Four years to the day after it was among eight historic Chevrolet Corvettes swallowed by a sinkhole that opened beneath the Skydome at the National Corvette Museum, a Tuxedo Black 1962 sports car was unveiled Monday after its restoration.
A year ago, the still-damaged car was removed from the Skydome display so its restoration could begin in the museum’s AutoZone-sponsored maintenance and preservation workshop.
“We restored the car to as close as possible to how it was the moment before the sinkhole, the way it was when Mr. (David) Donoho donated the car,” Derek Moore, the museum’s curator, said during the unveiling. “The frame was straightened a little at the rear, the body pieces or fiberglass components that were damaged or cracked were simply repaired. Only one very small panel on the right side had to have a replacement panel. Everything that we could leave that Mr. Donoho had actually touched, had left on this car, we wanted to essentially leave his fingerprints on the car.

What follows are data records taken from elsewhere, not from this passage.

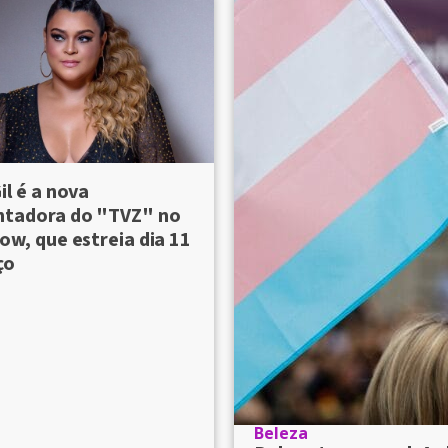
il é a nova
ntadora do "TVZ" no
ow, que estreia dia 11
ço
Beleza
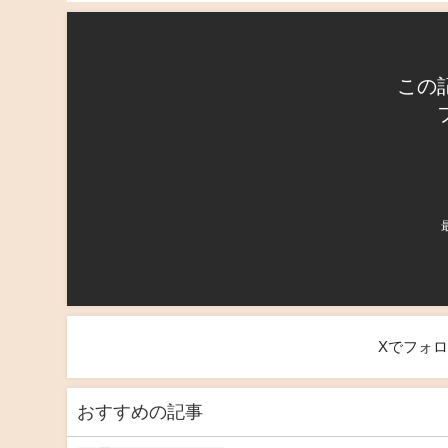
この
Xでフォ
おすすめの記事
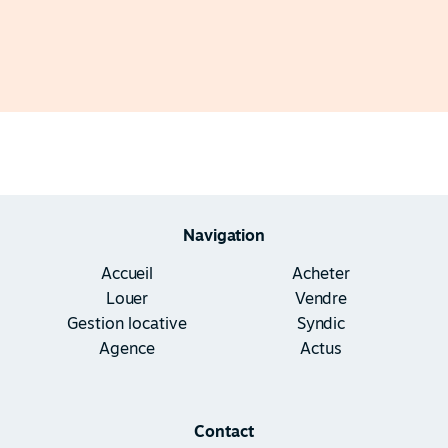
Navigation
Accueil
Acheter
Louer
Vendre
Gestion locative
Syndic
Agence
Actus
Contact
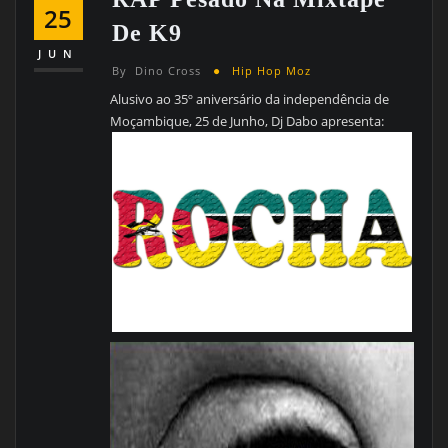
25
De K9
JUN
By
Dino Cross
Hip Hop Moz
Alusivo ao 35º aniversário da independência de
Moçambique, 25 de Junho, Dj Dabo apresenta:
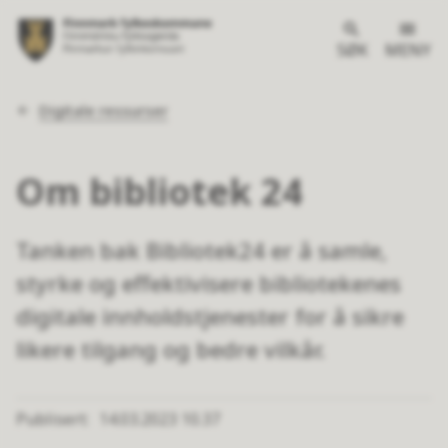
SØK
MENY
Du
Digitale ressurser
er
her:
Om bibliotek 24
Tanken bak Bibliotek24 er å samle,
styrke og effektivisere bibliotekenes
digitale innholdstjenester for å sikre
likere tilgang og bedre vilkår.
Publisert
14.03.2023 10.37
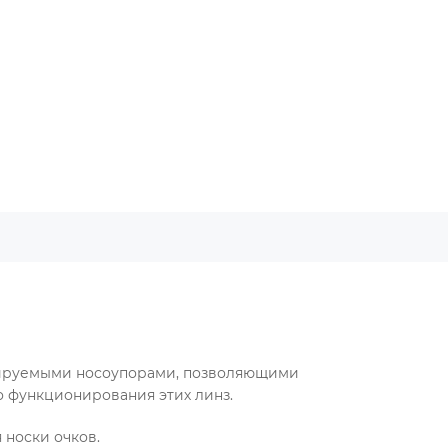
улируемыми носоупорами, позволяющими
о функционирования этих линз.
 носки очков.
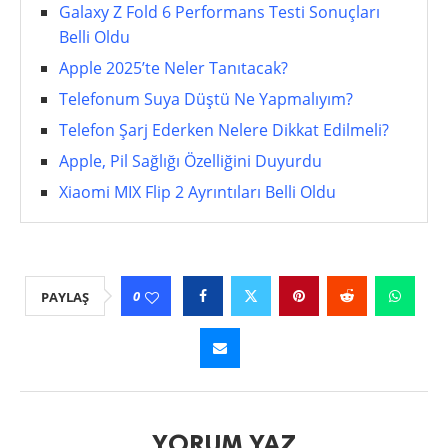
Galaxy Z Fold 6 Performans Testi Sonuçları
Belli Oldu
Apple 2025’te Neler Tanıtacak?
Telefonum Suya Düştü Ne Yapmalıyım?
Telefon Şarj Ederken Nelere Dikkat Edilmeli?
Apple, Pil Sağlığı Özelliğini Duyurdu
Xiaomi MIX Flip 2 Ayrıntıları Belli Oldu
0
PAYLAŞ
YORUM YAZ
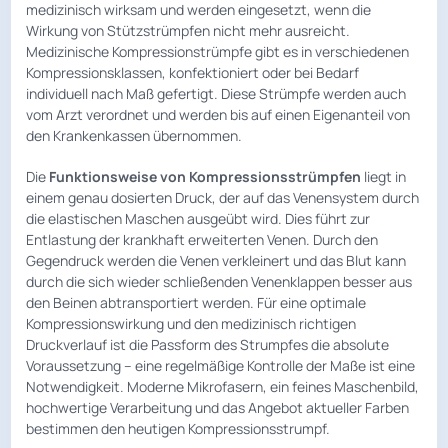
medizinisch wirksam und werden eingesetzt, wenn die
Wirkung von Stützstrümpfen nicht mehr ausreicht.
Medizinische Kompressionstrümpfe gibt es in verschiedenen
Kompressionsklassen, konfektioniert oder bei Bedarf
individuell nach Maß gefertigt. Diese Strümpfe werden auch
vom Arzt verordnet und werden bis auf einen Eigenanteil von
den Krankenkassen übernommen.
Die
Funktionsweise von Kompressionsstrümpfen
liegt in
einem genau dosierten Druck, der auf das Venensystem durch
die elastischen Maschen ausgeübt wird. Dies führt zur
Entlastung der krankhaft erweiterten Venen. Durch den
Gegendruck werden die Venen verkleinert und das Blut kann
durch die sich wieder schließenden Venenklappen besser aus
den Beinen abtransportiert werden. Für eine optimale
Kompressionswirkung und den medizinisch richtigen
Druckverlauf ist die Passform des Strumpfes die absolute
Voraussetzung – eine regelmäßige Kontrolle der Maße ist eine
Notwendigkeit. Moderne Mikrofasern, ein feines Maschenbild,
hochwertige Verarbeitung und das Angebot aktueller Farben
bestimmen den heutigen Kompressionsstrumpf.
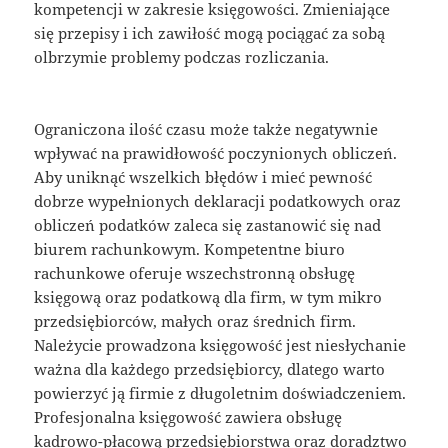
kompetencji w zakresie księgowości. Zmieniające
się przepisy i ich zawiłość mogą pociągać za sobą
olbrzymie problemy podczas rozliczania.
Ograniczona ilość czasu może także negatywnie
wpływać na prawidłowość poczynionych obliczeń.
Aby uniknąć wszelkich błędów i mieć pewność
dobrze wypełnionych deklaracji podatkowych oraz
obliczeń podatków zaleca się zastanowić się nad
biurem rachunkowym. Kompetentne biuro
rachunkowe oferuje wszechstronną obsługę
księgową oraz podatkową dla firm, w tym mikro
przedsiębiorców, małych oraz średnich firm.
Należycie prowadzona księgowość jest niesłychanie
ważna dla każdego przedsiębiorcy, dlatego warto
powierzyć ją firmie z długoletnim doświadczeniem.
Profesjonalna księgowość zawiera obsługę
kadrowo-płacową przedsiębiorstwa oraz doradztwo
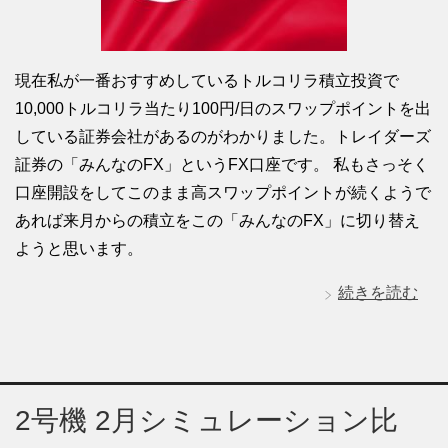
現在私が一番おすすめしているトルコリラ積立投資で
10,000トルコリラ当たり100円/日のスワップポイントを出
している証券会社があるのがわかりました。トレイダーズ
証券の「みんなのFX」というFX口座です。 私もさっそく
口座開設をしてこのまま高スワップポイントが続くようで
あれば来月からの積立をこの「みんなのFX」に切り替え
ようと思います。
続きを読む
2号機 2月シミュレーション比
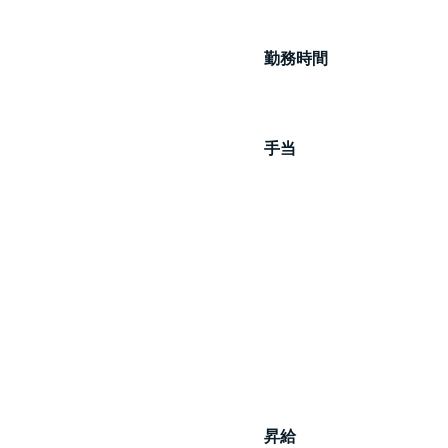
勤務時間
手当
昇給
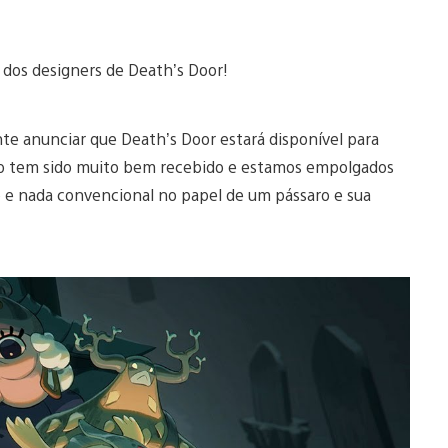
m dos designers de Death’s Door!
e anunciar que Death’s Door estará disponível para
ogo tem sido muito bem recebido e estamos empolgados
 e nada convencional no papel de um pássaro e sua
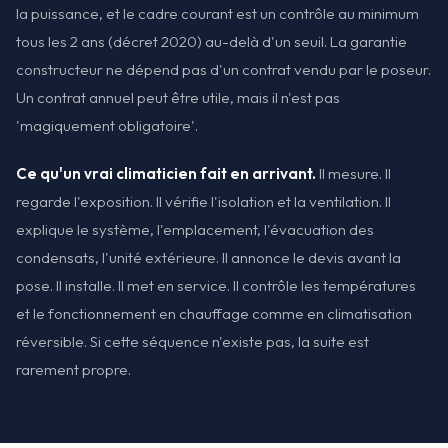
la puissance, et le cadre courant est un contrôle au minimum
tous les 2 ans (décret 2020) au-delà d'un seuil. La garantie
constructeur ne dépend pas d'un contrat vendu par le poseur.
Un contrat annuel peut être utile, mais il n'est pas
'magiquement obligatoire'.
Ce qu'un vrai climaticien fait en arrivant.
Il mesure. Il
regarde l'exposition. Il vérifie l'isolation et la ventilation. Il
explique le système, l'emplacement, l'évacuation des
condensats, l'unité extérieure. Il annonce le devis avant la
pose. Il installe. Il met en service. Il contrôle les températures
et le fonctionnement en chauffage comme en climatisation
réversible. Si cette séquence n'existe pas, la suite est
rarement propre.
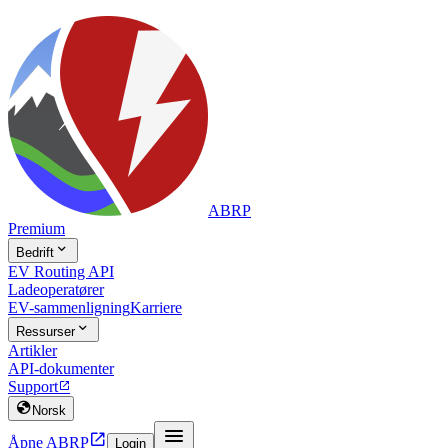
ABRP
Premium

Bedrift
EV Routing API
Ladeoperatører
EV-sammenligning
Karriere

Ressurser
Artikler
API-dokumenter
Support


Norsk


Åpne ABRP
Login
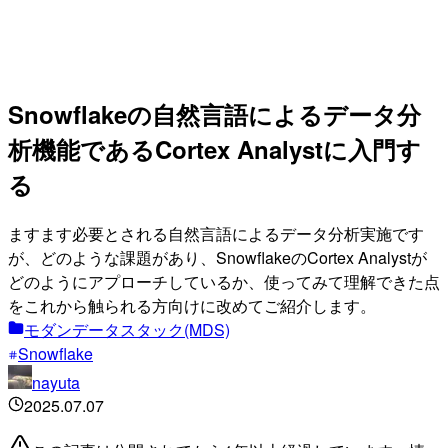
Snowflakeの自然言語によるデータ分
析機能であるCortex Analystに入門す
る
ますます必要とされる自然言語によるデータ分析実施です
が、どのような課題があり、SnowflakeのCortex Analystが
どのようにアプローチしているか、使ってみて理解できた点
をこれから触られる方向けに改めてご紹介します。
モダンデータスタック(MDS)
Snowflake
nayuta
2025.07.07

“You open the hood and the engine is exactly how he left it. The interior is exactly the interior he had in it, the interior that he so lovingly cared for. We didn’t want to take any of that away.”
The effort was so precise, he added, that when a very old empty sugar packet from Frisch’s Big Boy was discovered, it was set aside and then put back in place under the seat after the restoration was completed.
The car’s donor died in 2013 at the age of 76. His friend and attorney, Beth Sease, said Corvettes had been his passion and he owned three pristine copies, the ’62, a maroon ’87 and a 2001. She added that he had purchased the ’62 while in high school with money he earned working at an industrial paint company.
She said he was so careful with the car that he became nicknamed “The Weatherman” because if rain threatened, he’d drive the car into a garage.
“He didn’t want raindrops on his car,” she said.
Unmarried and with no children, Donoho donated the ’62 to the museum in 2011.
The restored car was unveiled Monday in his Skydome, where it rejoined the other seven “sinkhole” cars, some restored, some too severely damaged and simply displayed in the condition in which they were extracted from the hole.